I read Marlene van Niekerk’s poem, “Fallist art”, with, I hope, the attention the tragic subject matter deserves, and with the respect van Niekerk has rightfully earned as a lyricist of our country and times.

But I was dismayed at the interpolated words in these lines:

Is that why you can gaily hack
the Heines, Bachs and Becketts from
curricula – wait for the Mbembes,
Butlers, Lalus – as though they are
makwerekwere, best to be macheted
out of town?

The issue of curricula is urgently topical, and van Niekerk’s views on the culling of Western artists from African syllabi have resonance. However, she references three scholars in the words “wait for the Mbembes, Butlers, Lalus” in a most unfortunate juxtaposition – as if they (the actual scholars, not their works) are waiting to crowd forward and replace the colonial syllabus.

I am not going to bat for Butler – I assume that here, van Niekerk is referring to the feminist and queer theorist, Judith Butler, whose thinking has been guiding many, including myself, for over 25 years.
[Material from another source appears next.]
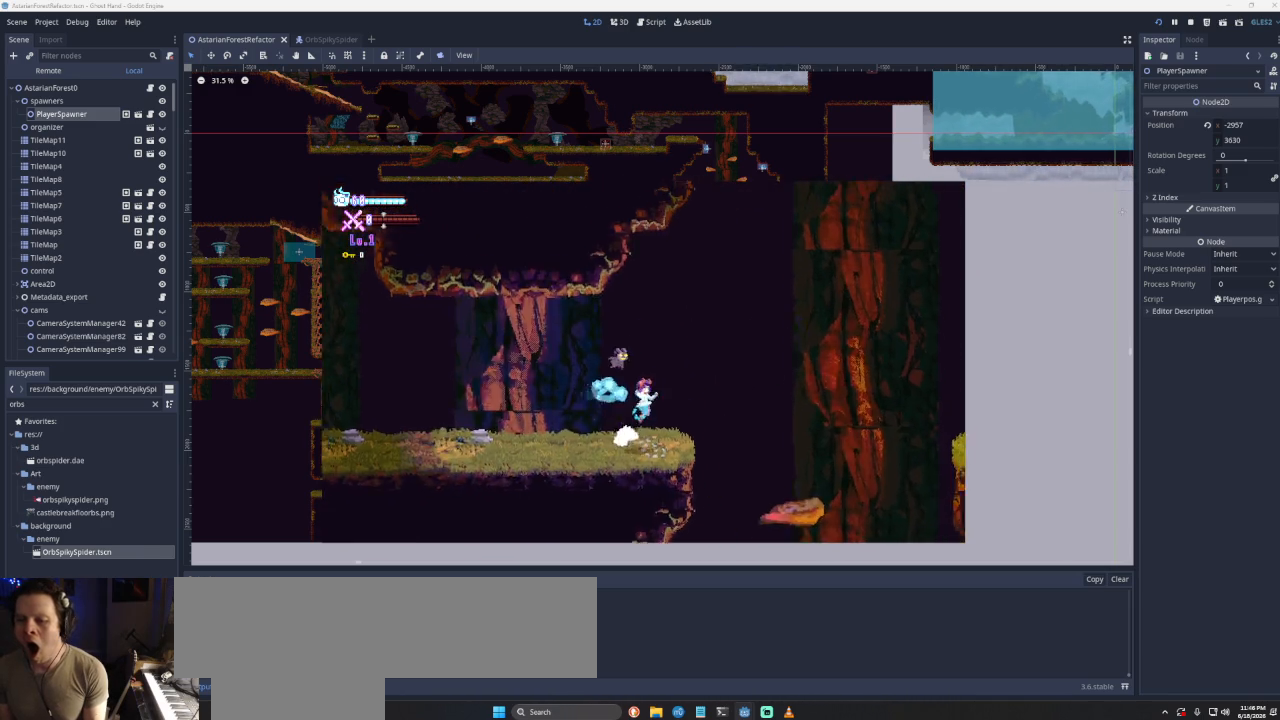
{"buttons": [], "left_stick": "down", "right_stick": "center", "events": [[167, "CROSS", "up"], [333, "left_stick", "down-right"], [433, "left_stick", "down"]]}
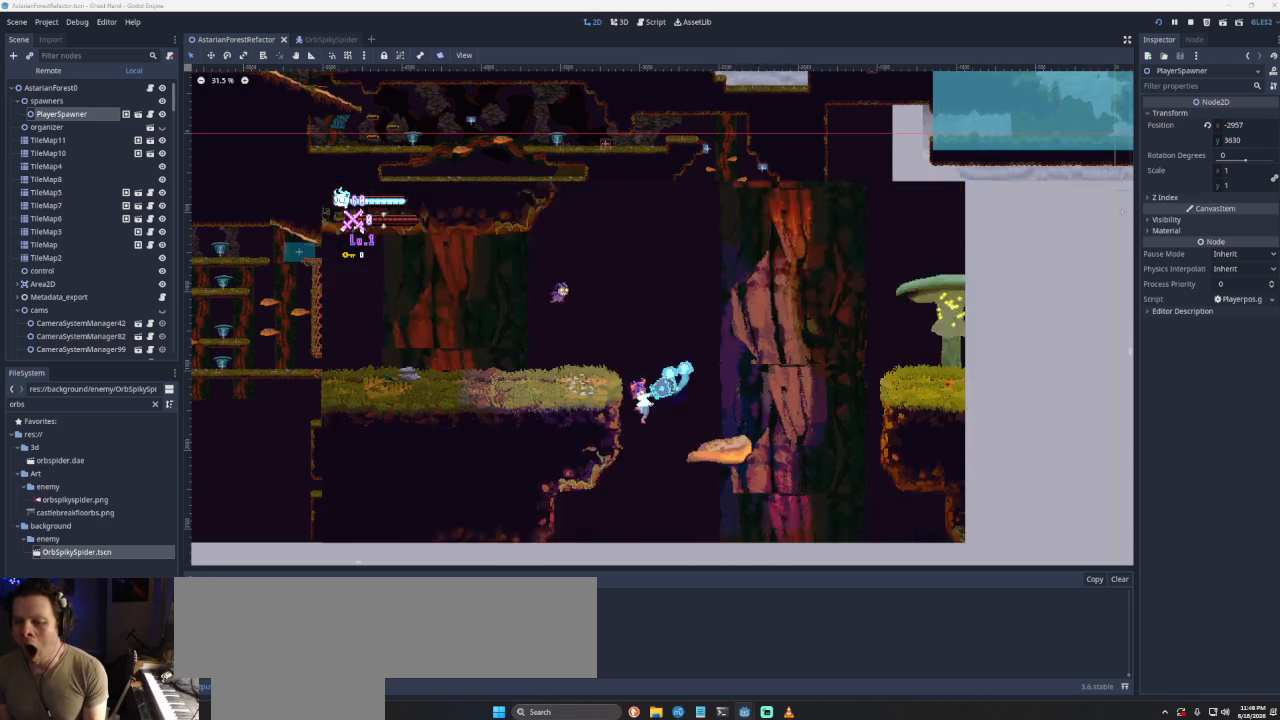
{"buttons": [], "left_stick": "left", "right_stick": "center", "events": [[100, "left_stick", "left"]]}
With her being a North American professor of impeccable reputation, her many honours and publications mean that she is impervious to this kind of referencing.

But Achille Mbembe and Premesh Lalu are scholars who presently work (extremely hard) in South African universities. I know Achille slightly, and we have exchanged friendly words on domestic topics. Premesh is a valued friend and colleague with whom I have a much closer bond. I have some small knowledge of what both men, but particularly Premesh, endured during the Fallist troubles that convulsed the academy in 2016 and 2017, and which continue to pose urgent questions for higher education. They attempted to engage with and support their students and colleagues on both sides of the spectrum, and their scrutiny of what the university should be and mean became still more committed, viewed through a lens of anguish at the costs exacted, hidden, human and otherwise.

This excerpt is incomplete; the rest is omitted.